CHMA
- Sackville, New Brunswick; Canada;
- Frequency: 106.9 MHz
- Branding: Voice of the Marshes

Programming
- Format: Campus radio

Ownership
- Owner: Attic Broadcasting Co. Ltd.

History
- First air date: 1974
- Call sign meaning: Mount Allison

Technical information
- Class: LP
- ERP: 50 watts
- HAAT: 51 metres (167 ft)

Links
- Website: www.chmafm.com

= CHMA-FM =

Radio station in Sackville, New Brunswick

CHMA is a radio station broadcasting at 106.9 MHz in Sackville, New Brunswick, Canada. It is a campus/community station functioning as the campus radio station of Mount Allison University and the community radio station of Sackville, New Brunswick.

==History==
On April 10, 1975, Attic Broadcasting Co. Ltd. (Mount Allison U.) received approval to operate a new AM radio station on 670 kHz at Sackville, New Brunswick. On August 12, 1985, Attic Broadcasting received approval from the Canadian Radio-television and Telecommunications Commission (CRTC) to convert CHMA from the AM band to the FM band on 106.9 MHz. The station has been broadcasting in the community of Sackville on this 106.9 FM band since, with a variety of live and syndicated programming airing non-stop.

== About ==
Attic Broadcasting, which is the administrative body in charge of CHMA, is funded by the students at Mount Allison University through student levy and by local community members through monthly or yearly donations. The programmers and board of directors consist of volunteers from the university and surrounding community. Day-to-day organizational and administrative operations are supervised by a permanent executive director, station manager, and programming director. In addition, CHMA has many volunteers consisting of university students and local community members who have live radio shows, podcasts, or are day-to-day hosts.

CHMA also has an in-house radio news team which produces content for the station.
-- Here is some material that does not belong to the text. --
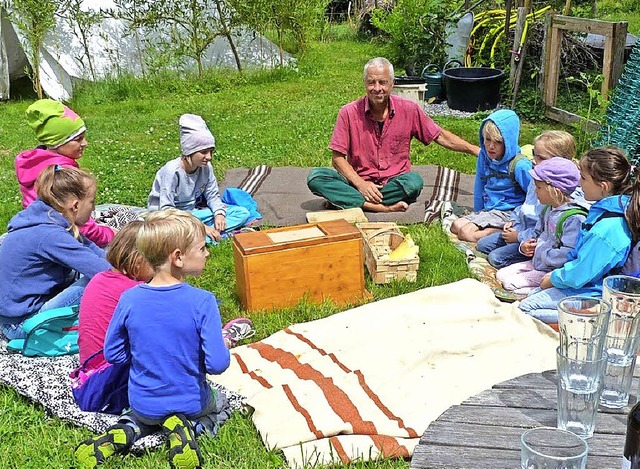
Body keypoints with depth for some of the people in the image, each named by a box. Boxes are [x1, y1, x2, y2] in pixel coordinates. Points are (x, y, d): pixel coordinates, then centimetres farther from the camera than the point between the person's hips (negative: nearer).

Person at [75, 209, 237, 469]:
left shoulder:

These local journalists, who are funded through grants, produce news segments and briefs for the radio, in addition to website stories. The station had a Tantramar Report, airing for around five years, being one of the only local news sources in the region, before being re-configured in 2025.

Some notable past programmers include CBC broadcasters Ian Hanomansing and Khalil Akhtar, as well as indie musicians Julie Doiron and Shotgun Jimmie. CHMA airs the popular syndicated programme, Democracy Now! every weekday.

== Charts ==
CHMA maintains a Top 30 music chart.

== Stereophonic Music Festival ==
CHMA-FM once was the primary organizer of an annual music festival called Stereophonic. There has not been another instance of the festival since the COVID-19 pandemic. The festival was dedicated to promoting local talent and volunteerism on all levels. Notable past performers include: Shotgun & Jaybird, Shotgun Jimmie, Frederick Squire, Al Tuck, Julie Doiron, Two Hours Traffic, Wintersleep, Plants and Animals, Woodhands, Baby Eagle, Rock Plaza Central, Tom Fun Orchestra, Jon-Rae Fletcher, Old Man Luedecke, Windom Earle, Ninja High School and many others.